Lillian's face went quiet. She still had the Polaroid in her hand and traced the man's features absently with one fingertip. “I don't believe that, Samuel.”
My blood positively clinked with ice cubes. I couldn't remember the last time she'd looked that old. She looked almost ancient. Probably nearly thirty. Neither could I remember the last time she'd used my real name.
I breathed heavily through my nose. “You gonna see him again?”
She shrugged. “Probably not.”
“Think he'd remember you if you saw him again?”
Another shrug.
Because she didn't, I said what I knew my sister was thinking: “Probably not.”
I sneaked another look at the snapshot. The tonnage of senseless joy in that photo killed me. I took a deep breath. The unfamiliar, new smell of her perfume did nothing to dissipate that blockage in my throat.
“Hey, Lil?” I squeaked.
“Yeah?”
I cleared my throat. “Why're you still wearing that perfume?”
I didn't expect her to answer and she didn't. She just stood up and retrieved her bedroom slipper, came back to the bed, and jammed it on.
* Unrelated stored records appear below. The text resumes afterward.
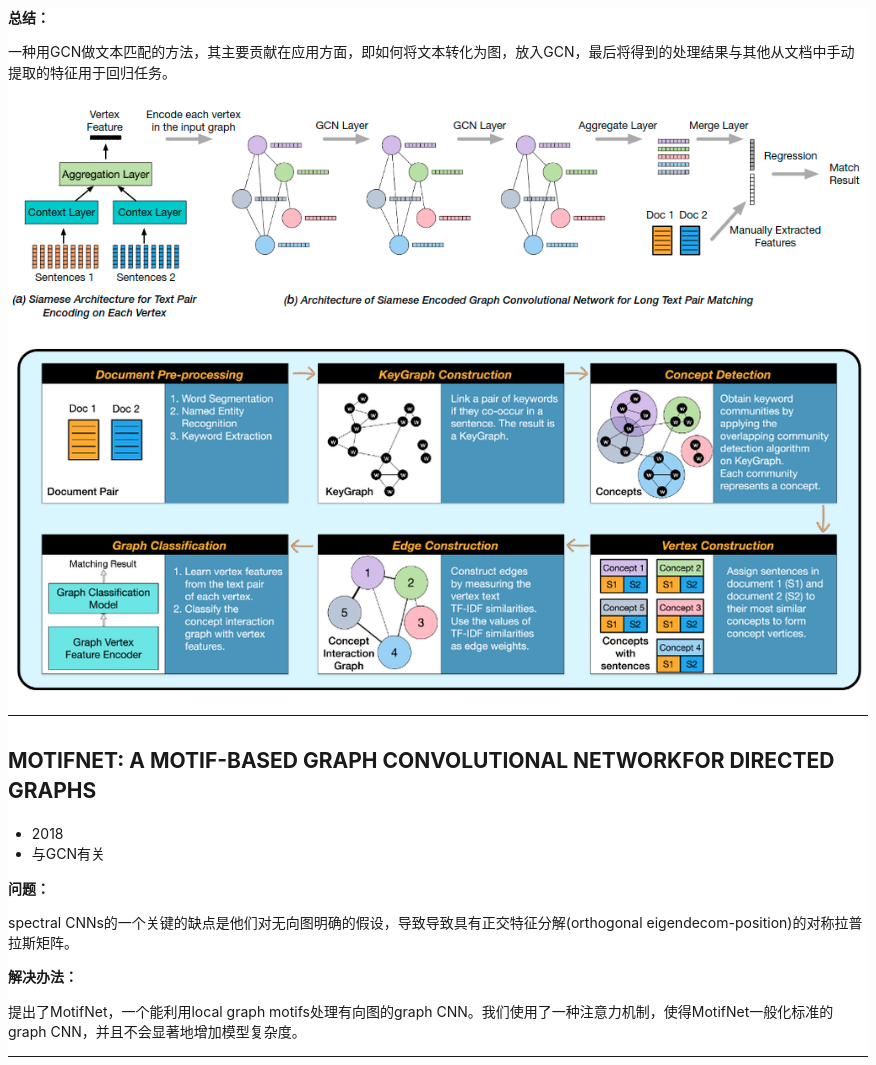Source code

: **总结：**

一种用GCN做文本匹配的方法，其主要贡献在应用方面，即如何将文本转化为图，放入GCN，最后将得到的处理结果与其他从文档中手动提取的特征用于回归任务。

![](assets/GCN相关paper集合-8bf21.png)

![](assets/GCN相关paper集合-755df.png)

---

## MOTIFNET: A MOTIF-BASED GRAPH CONVOLUTIONAL NETWORKFOR DIRECTED GRAPHS

- 2018
- 与GCN有关

**问题：**

spectral CNNs的一个关键的缺点是他们对无向图明确的假设，导致导致具有正交特征分解(orthogonal eigendecom-position)的对称拉普拉斯矩阵。

**解决办法：**

提出了MotifNet，一个能利用local graph motifs处理有向图的graph CNN。我们使用了一种注意力机制，使得MotifNet一般化标准的graph CNN，并且不会显著地增加模型复杂度。

---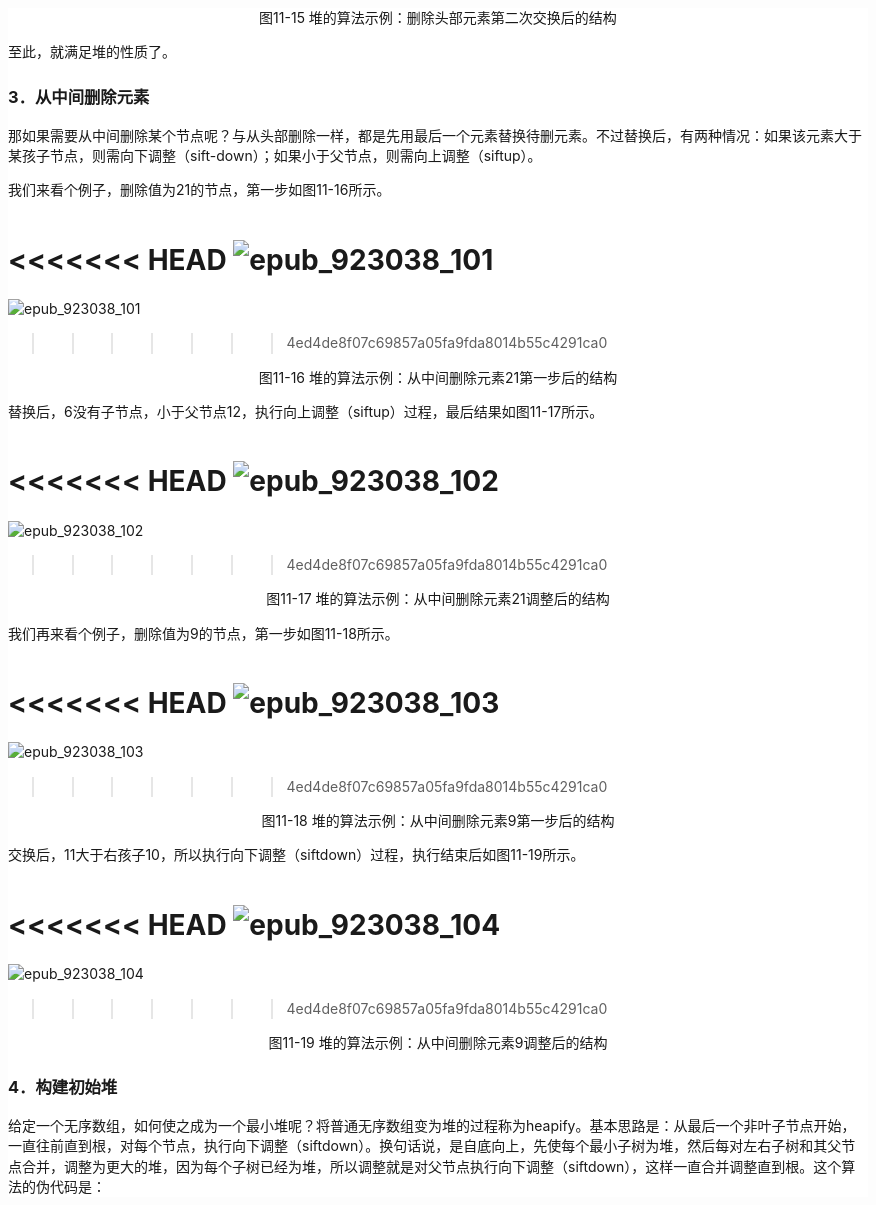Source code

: <center>图11-15 堆的算法示例：删除头部元素第二次交换后的结构</center>

至此，就满足堆的性质了。

### 3．从中间删除元素
那如果需要从中间删除某个节点呢？与从头部删除一样，都是先用最后一个元素替换待删元素。不过替换后，有两种情况：如果该元素大于某孩子节点，则需向下调整（sift-down）；如果小于父节点，则需向上调整（siftup）。

我们来看个例子，删除值为21的节点，第一步如图11-16所示。

<<<<<<< HEAD
![epub_923038_101](https://raw.githubusercontent.com/lanlan2017/images/master/Blog/Sum/20211209142955.jpeg)
=======
![epub_923038_101](https://gitee.com/XiaoLan223/images/raw/master/Blog/Sum/20211209142955.jpeg)
>>>>>>> 4ed4de8f07c69857a05fa9fda8014b55c4291ca0

<center>图11-16 堆的算法示例：从中间删除元素21第一步后的结构</center>

替换后，6没有子节点，小于父节点12，执行向上调整（siftup）过程，最后结果如图11-17所示。

<<<<<<< HEAD
![epub_923038_102](https://raw.githubusercontent.com/lanlan2017/images/master/Blog/Sum/20211209143005.jpeg)
=======
![epub_923038_102](https://gitee.com/XiaoLan223/images/raw/master/Blog/Sum/20211209143005.jpeg)
>>>>>>> 4ed4de8f07c69857a05fa9fda8014b55c4291ca0

<center>图11-17 堆的算法示例：从中间删除元素21调整后的结构</center>

我们再来看个例子，删除值为9的节点，第一步如图11-18所示。

<<<<<<< HEAD
![epub_923038_103](https://raw.githubusercontent.com/lanlan2017/images/master/Blog/Sum/20211209143016.jpeg)
=======
![epub_923038_103](https://gitee.com/XiaoLan223/images/raw/master/Blog/Sum/20211209143016.jpeg)
>>>>>>> 4ed4de8f07c69857a05fa9fda8014b55c4291ca0

<center>图11-18 堆的算法示例：从中间删除元素9第一步后的结构</center>

交换后，11大于右孩子10，所以执行向下调整（siftdown）过程，执行结束后如图11-19所示。

<<<<<<< HEAD
![epub_923038_104](https://raw.githubusercontent.com/lanlan2017/images/master/Blog/Sum/20211209143034.jpeg)
=======
![epub_923038_104](https://gitee.com/XiaoLan223/images/raw/master/Blog/Sum/20211209143034.jpeg)
>>>>>>> 4ed4de8f07c69857a05fa9fda8014b55c4291ca0

<center>图11-19 堆的算法示例：从中间删除元素9调整后的结构</center>

### 4．构建初始堆
给定一个无序数组，如何使之成为一个最小堆呢？将普通无序数组变为堆的过程称为heapify。基本思路是：从最后一个非叶子节点开始，一直往前直到根，对每个节点，执行向下调整（siftdown）。换句话说，是自底向上，先使每个最小子树为堆，然后每对左右子树和其父节点合并，调整为更大的堆，因为每个子树已经为堆，所以调整就是对父节点执行向下调整（siftdown），这样一直合并调整直到根。这个算法的伪代码是：
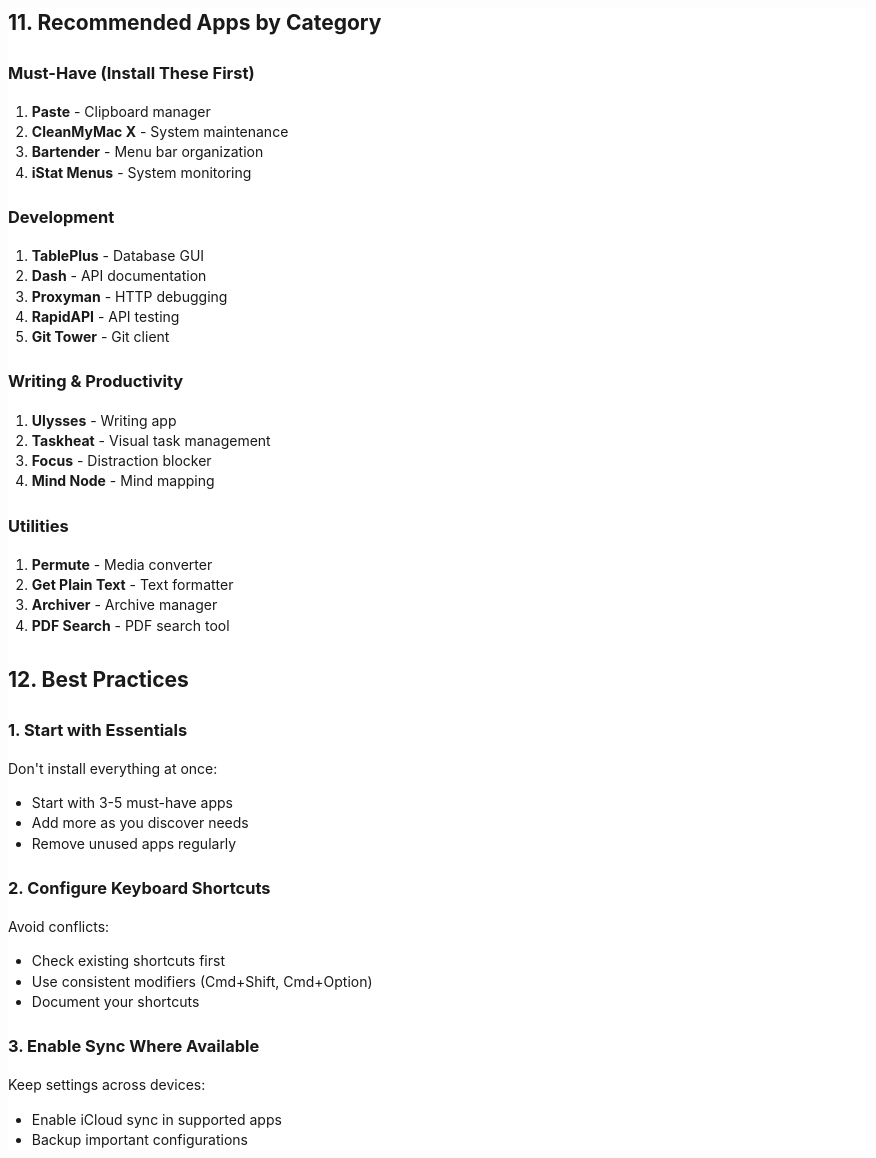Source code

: ## 11. Recommended Apps by Category

### Must-Have (Install These First)

1. **Paste** - Clipboard manager
2. **CleanMyMac X** - System maintenance
3. **Bartender** - Menu bar organization
4. **iStat Menus** - System monitoring

### Development

1. **TablePlus** - Database GUI
2. **Dash** - API documentation
3. **Proxyman** - HTTP debugging
4. **RapidAPI** - API testing
5. **Git Tower** - Git client

### Writing & Productivity

1. **Ulysses** - Writing app
2. **Taskheat** - Visual task management
3. **Focus** - Distraction blocker
4. **Mind Node** - Mind mapping

### Utilities

1. **Permute** - Media converter
2. **Get Plain Text** - Text formatter
3. **Archiver** - Archive manager
4. **PDF Search** - PDF search tool

## 12. Best Practices

### 1. Start with Essentials

Don't install everything at once:
- Start with 3-5 must-have apps
- Add more as you discover needs
- Remove unused apps regularly

### 2. Configure Keyboard Shortcuts

Avoid conflicts:
- Check existing shortcuts first
- Use consistent modifiers (Cmd+Shift, Cmd+Option)
- Document your shortcuts

### 3. Enable Sync Where Available

Keep settings across devices:
- Enable iCloud sync in supported apps
- Backup important configurations
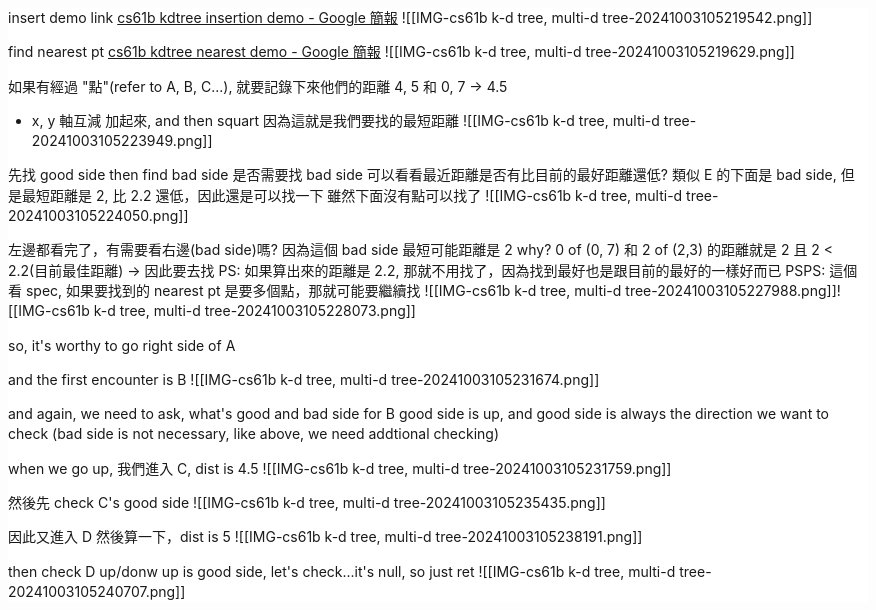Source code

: insert demo link [cs61b kdtree insertion demo - Google 簡報](https://docs.google.com/presentation/d/1WW56RnFa3g6UJEquuIBymMcu9k2nqLrOE1ZlnTYFebg/edit)
![[IMG-cs61b k-d tree, multi-d tree-20241003105219542.png]]

find nearest pt
[cs61b kdtree nearest demo - Google 簡報](https://docs.google.com/presentation/d/1DNunK22t-4OU_9c-OBgKkMAdly9aZQkWuv_tBkDg1G4/edit)
![[IMG-cs61b k-d tree, multi-d tree-20241003105219629.png]]

如果有經過 "點"(refer to A, B, C...), 就要記錄下來他們的距離
4, 5 和 0, 7 -> 4.5

- x, y 軸互減 加起來, and then squart
  因為這就是我們要找的最短距離
  ![[IMG-cs61b k-d tree, multi-d tree-20241003105223949.png]]

先找 good side then find bad side
是否需要找 bad side 可以看看最近距離是否有比目前的最好距離還低?
類似 E 的下面是 bad side, 但是最短距離是 2, 比 2.2 還低，因此還是可以找一下
雖然下面沒有點可以找了
![[IMG-cs61b k-d tree, multi-d tree-20241003105224050.png]]

左邊都看完了，有需要看右邊(bad side)嗎?
因為這個 bad side 最短可能距離是 2
why?
0 of (0, 7) 和 2 of (2,3) 的距離就是 2 且 2 < 2.2(目前最佳距離) -> 因此要去找
PS: 如果算出來的距離是 2.2, 那就不用找了，因為找到最好也是跟目前的最好的一樣好而已
PSPS: 這個看 spec, 如果要找到的 nearest pt 是要多個點，那就可能要繼續找
![[IMG-cs61b k-d tree, multi-d tree-20241003105227988.png]]![[IMG-cs61b k-d tree, multi-d tree-20241003105228073.png]]

so, it's worthy to go right side of A

and the first encounter is B
![[IMG-cs61b k-d tree, multi-d tree-20241003105231674.png]]


and again, we need to ask, what's good and bad side for B
good side is up, and good side is always the direction we want to check (bad side is not necessary, like above, we need addtional checking)

when we go up, 我們進入 C, dist is 4.5
![[IMG-cs61b k-d tree, multi-d tree-20241003105231759.png]]

然後先 check C's good side
![[IMG-cs61b k-d tree, multi-d tree-20241003105235435.png]]

因此又進入 D 然後算一下，dist is 5
![[IMG-cs61b k-d tree, multi-d tree-20241003105238191.png]]

then check D up/donw
up is good side, let's check...it's null, so just ret
![[IMG-cs61b k-d tree, multi-d tree-20241003105240707.png]]
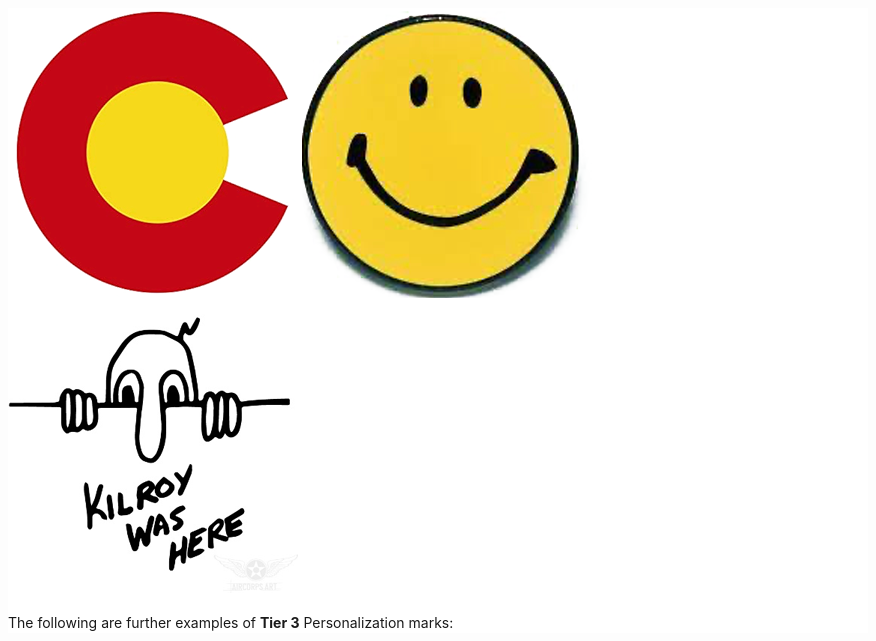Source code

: ![Colorado](./Photos/Personalization/colorado.png) ![Smiley](./Photos/Personalization/smiley.png) ![Kilroy was here](./Photos/Personalization/kilroy.png)


The following are further examples of **Tier 3** Personalization marks:
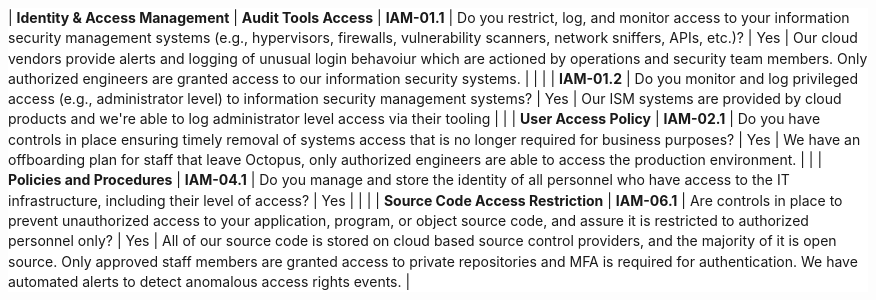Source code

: | **Identity & Access Management**                                                                                                                                                                                                                                                               | **Audit Tools Access**                   | **IAM-01.1** | Do you restrict, log, and monitor access to your information security management systems (e.g., hypervisors, firewalls, vulnerability scanners, network sniffers, APIs, etc.)?                                                                                                                                                                                                      | Yes            | Our cloud vendors provide alerts and logging of unusual login behavoiur which are actioned by operations and security team members. Only authorized engineers are granted access to our information security systems.                                                                                                                                                                                                                                                   |
|                                                                                                                                                                                                                                                                                                |                                          | **IAM-01.2** | Do you monitor and log privileged access (e.g., administrator level) to information security management systems?                                                                                                                                                                                                                                                                    | Yes            | Our ISM systems are provided by cloud products and we're able to log administrator level access via their tooling                                                                                                                                                                                                                                                                                                                                                       |
|                                                                                                                                                                                                                                                                                                | **User Access Policy**                   | **IAM-02.1** | Do you have controls in place ensuring timely removal of systems access that is no longer required for business purposes?                                                                                                                                                                                                                                                           | Yes            | We have an offboarding plan for staff that leave Octopus, only authorized engineers are able to access the production environment.                                                                                                                                                                                                                                                                                                              |
|                                                                                                                                                                                                                                                                                                | **Policies and Procedures**              | **IAM-04.1** | Do you manage and store the identity of all personnel who have access to the IT infrastructure, including their level of access?                                                                                                                                                                                                                                                    | Yes            |                                                                                                                                                                                                                                                                                                                                                                                                                                                                         |
|                                                                                                                                                                                                                                                                                                | **Source Code Access Restriction**       | **IAM-06.1** | Are controls in place to prevent unauthorized access to your application, program, or object source code, and assure it is restricted to authorized personnel only?                                                                                                                                                                                                                 | Yes            | All of our source code is stored on cloud based source control providers, and the majority of it is open source. Only approved staff members are granted access to private repositories and MFA is required for authentication. We have automated alerts to detect anomalous access rights events.                                                                                                                                                                      |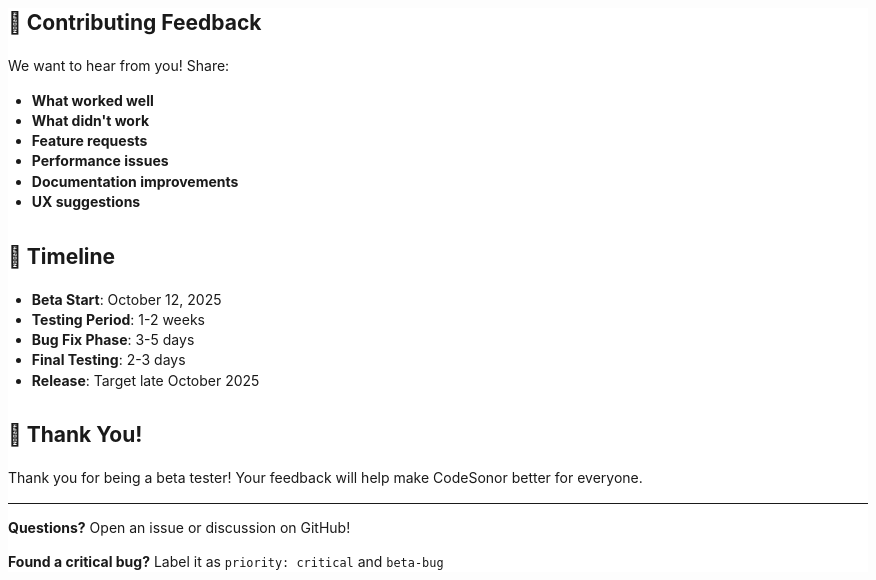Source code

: ## 🤝 Contributing Feedback

We want to hear from you! Share:

- **What worked well**
- **What didn't work**
- **Feature requests**
- **Performance issues**
- **Documentation improvements**
- **UX suggestions**

## 📅 Timeline

- **Beta Start**: October 12, 2025
- **Testing Period**: 1-2 weeks
- **Bug Fix Phase**: 3-5 days
- **Final Testing**: 2-3 days
- **Release**: Target late October 2025

## 🎉 Thank You!

Thank you for being a beta tester! Your feedback will help make CodeSonor better for everyone.

---

**Questions?** Open an issue or discussion on GitHub!

**Found a critical bug?** Label it as `priority: critical` and `beta-bug`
“Why not use the old stuff?” I pressed. “You've never changed it up before. You make such a thing of having a 'signature scent,' you know. It's not like you to start wearing something new.”
Of course she didn't say anything. She just sat there looking embarrassingly thirteen. But despite it all that rare, fortified smile drifted back onto her face. I almost didn't want to look at her. She was such a ridiculous, hopeful little thing sitting there smiling like that when we both knew the joke was up. My stomach roared again. Gosh, I loved Lillian.
I stalked to her bedroom door, then wheeled about. “You two look great together. I'm just saying.” I took a step into the hall, then poked my head back in. “And he's a damned fool if he doesn't realize a once in a lifetime girl when he sees her.”
“Don't swear, Sassparilla.”
“Sorry, but I'm only saying...
Lillian started to pick at her lip again but I watched her age rack back up: fifteen, sixteen, eighteen, twenty-three. “Hey, Sass?”
“Yeah?”
She looked pretty much back to normal now. “The perfume.”
“Yeah.”
“How else is he supposed to recognize me? I'm just saying, maybe...” Pink, pink color ran into Lillian's face and that smile beamed in full strength. “...maybe the scent...maybe it'll trigger memory. You know, if we ever meet again.”


I just looked at her, marveling. Then I smacked the door frame with the flat of my palm and stalked off into the kitchen. I had Bananas Foster to make for a girl who damn well deserved them.